Redis optimizes high and fast performance

Content of this article

  • Using Redis to optimize interface performance in high concurrency scenarios
  • Database optimistic lock

With the approaching of the double 11, all kinds of promotional activities began to become popular, and the mainstream ones are seckill, coupons, and so on.

The main scenarios involving high concurrency competing for the same resource are seconds killing and coupon grabbing.

premise

Activity rules

  • Limited number of prizes, such as 100
  • Unlimited number of users
  • Each user can only participate in one second kill

Activity requirements

  • No more, no less. All 100 prizes should be sent out.
  • 1 user grabs 1 prize at most
  • Follow the first come, first served principle, first come users have prizes

Database implementation

Pessimistic lock performance is too poor, this article will not discuss the advantages and disadvantages of using optimistic lock to solve high concurrency problems.

database structure

ID Code UserId CreatedAt RewardAt
Prize ID Prize code User ID Creation time Winning time
  • UserId 0, RewardAt NULL when not winning
  • When winning, UserId is the winning user ID, and RewardAt is the winning time.

Optimistic lock implementation

In fact, there is no real optimistic lock. Optimistic lock is made by using a certain field of data. For example, the example in this article is implemented by UserId.

The implementation process is as follows:

  1. Query the prize with UserId 0, if not found, it will prompt no prize.

    SELECT * FROM envelope WHERE user_id=0 LIMIT 1
  2. Update the user ID and winning time of the prize (assuming that the prize ID is 1, winning user ID is 100, and the current time is 2019-10-29 12:00:00). The user Ou id = 0 here is our optimistic lock.

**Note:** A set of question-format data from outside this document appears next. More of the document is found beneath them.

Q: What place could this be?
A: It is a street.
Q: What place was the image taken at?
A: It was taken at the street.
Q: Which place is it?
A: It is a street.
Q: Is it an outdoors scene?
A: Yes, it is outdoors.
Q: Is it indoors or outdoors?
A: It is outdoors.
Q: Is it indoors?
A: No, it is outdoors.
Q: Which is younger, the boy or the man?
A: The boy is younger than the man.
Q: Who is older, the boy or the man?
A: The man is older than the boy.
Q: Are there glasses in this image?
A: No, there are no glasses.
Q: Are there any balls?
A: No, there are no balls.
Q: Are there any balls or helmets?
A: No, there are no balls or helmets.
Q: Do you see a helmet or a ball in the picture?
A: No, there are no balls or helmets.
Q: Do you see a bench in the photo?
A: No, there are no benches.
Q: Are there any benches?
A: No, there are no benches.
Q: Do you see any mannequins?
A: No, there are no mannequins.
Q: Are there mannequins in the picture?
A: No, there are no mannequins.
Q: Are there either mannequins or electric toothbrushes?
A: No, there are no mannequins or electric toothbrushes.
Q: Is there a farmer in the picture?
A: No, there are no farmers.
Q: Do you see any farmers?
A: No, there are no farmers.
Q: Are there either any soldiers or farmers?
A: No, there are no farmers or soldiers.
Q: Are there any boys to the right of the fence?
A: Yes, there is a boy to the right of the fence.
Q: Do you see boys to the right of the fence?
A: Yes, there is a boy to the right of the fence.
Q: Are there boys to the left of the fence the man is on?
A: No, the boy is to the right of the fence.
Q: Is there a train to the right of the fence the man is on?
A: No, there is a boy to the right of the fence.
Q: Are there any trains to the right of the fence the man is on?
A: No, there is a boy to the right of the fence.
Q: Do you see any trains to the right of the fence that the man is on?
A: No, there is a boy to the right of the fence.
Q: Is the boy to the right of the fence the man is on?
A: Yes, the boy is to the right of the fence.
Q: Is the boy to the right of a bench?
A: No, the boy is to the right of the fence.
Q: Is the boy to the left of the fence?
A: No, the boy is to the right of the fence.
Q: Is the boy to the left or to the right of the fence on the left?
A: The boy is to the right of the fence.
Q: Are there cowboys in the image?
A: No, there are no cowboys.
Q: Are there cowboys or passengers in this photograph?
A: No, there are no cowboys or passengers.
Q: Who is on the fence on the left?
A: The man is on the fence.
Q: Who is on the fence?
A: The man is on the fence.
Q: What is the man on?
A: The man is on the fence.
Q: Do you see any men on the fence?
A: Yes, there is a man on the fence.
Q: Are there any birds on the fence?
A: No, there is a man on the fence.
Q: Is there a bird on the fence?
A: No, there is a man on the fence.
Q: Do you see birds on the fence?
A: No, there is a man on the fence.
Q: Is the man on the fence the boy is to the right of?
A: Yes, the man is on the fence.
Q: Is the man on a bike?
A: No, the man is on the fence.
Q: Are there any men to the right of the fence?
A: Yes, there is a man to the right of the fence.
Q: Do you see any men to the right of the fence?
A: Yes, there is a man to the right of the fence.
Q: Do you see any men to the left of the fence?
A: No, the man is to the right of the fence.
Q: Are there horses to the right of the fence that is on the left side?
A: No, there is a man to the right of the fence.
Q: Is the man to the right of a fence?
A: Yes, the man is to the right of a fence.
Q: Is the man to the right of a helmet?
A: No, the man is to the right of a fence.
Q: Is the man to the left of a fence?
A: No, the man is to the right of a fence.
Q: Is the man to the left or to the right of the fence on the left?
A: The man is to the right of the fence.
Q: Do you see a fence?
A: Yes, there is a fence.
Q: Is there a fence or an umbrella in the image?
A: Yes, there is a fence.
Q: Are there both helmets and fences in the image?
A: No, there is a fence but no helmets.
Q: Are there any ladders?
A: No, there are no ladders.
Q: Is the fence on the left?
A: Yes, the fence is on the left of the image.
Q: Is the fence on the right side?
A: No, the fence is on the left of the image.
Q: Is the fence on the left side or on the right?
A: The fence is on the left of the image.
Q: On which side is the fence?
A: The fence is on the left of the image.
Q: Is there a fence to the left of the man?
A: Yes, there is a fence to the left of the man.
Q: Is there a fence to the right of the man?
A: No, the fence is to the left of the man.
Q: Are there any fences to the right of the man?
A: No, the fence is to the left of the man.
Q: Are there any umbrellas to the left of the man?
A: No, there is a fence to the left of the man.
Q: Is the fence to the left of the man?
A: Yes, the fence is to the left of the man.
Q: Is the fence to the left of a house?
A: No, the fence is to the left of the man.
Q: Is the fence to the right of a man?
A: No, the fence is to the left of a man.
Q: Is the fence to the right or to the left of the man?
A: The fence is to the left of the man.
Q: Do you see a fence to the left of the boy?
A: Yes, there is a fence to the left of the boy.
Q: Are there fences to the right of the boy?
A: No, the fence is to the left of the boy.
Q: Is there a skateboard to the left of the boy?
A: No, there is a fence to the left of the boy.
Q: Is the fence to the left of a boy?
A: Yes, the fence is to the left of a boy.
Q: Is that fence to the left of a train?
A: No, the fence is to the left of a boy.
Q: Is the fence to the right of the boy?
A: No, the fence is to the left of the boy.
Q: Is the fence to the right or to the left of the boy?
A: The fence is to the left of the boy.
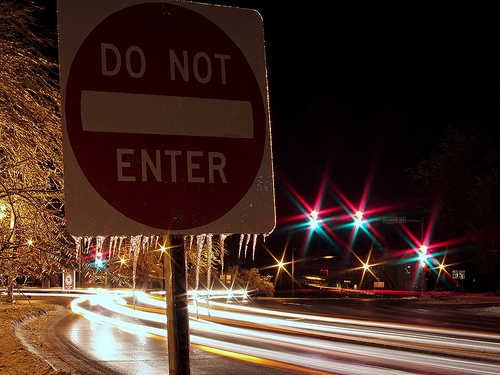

    UPDATE envelope SET user_id=100, reward_at='2019-10-29 12:00:00' WHERE user_id=0 AND id=1
  3. Check the execution return value of the UPDATE statement. If the return value is 1, it indicates that the winning prize is successful. Otherwise, it indicates that the prize is robbed by others.

Why add optimistic lock

Under normal circumstances, it is OK to get the prize and then update the prize to the designated user. If the user id = 0 is not added, the following problems will occur in the high concurrency scenario:

  1. Two users simultaneously query 1 prize not won (concurrent problem occurs)
  2. Update the winning user of the prize to user 1, and the update condition is only id = prize ID
  3. The above SQL execution is successful, and the number of rows affected is also 1. At this time, the interface will return to user 1 for winning.
  4. Next, update the winning user to user 2, and the update condition is only id = prize ID
  5. Since it is the same prize, the prize already given to user 1 will be reissued to user 2. At this time, the number of affected lines is 1, and the interface returns to user 2 and wins the prize.
  6. So the final result of the prize is to distribute it to user 2.
  7. User 1 will come to complain about the active party, because the lottery interface returns to user 1 to win the prize, but his prize is robbed, at this time, the active party can only lose money

Lottery process after adding optimistic lock

  1. When updating user 1, the condition is id = red packet ID and user? Id = 0. Because the red packet is not assigned to anyone at this time, user 1 is updated successfully, and the interface returns user 1 winning prize.
  2. When user 2 is updated, the update condition is id = red packet ID AND user_id=0. Since the red packet has been assigned to user 1 at this time, no record will be updated for this condition. The interface returns user 2's winning prize.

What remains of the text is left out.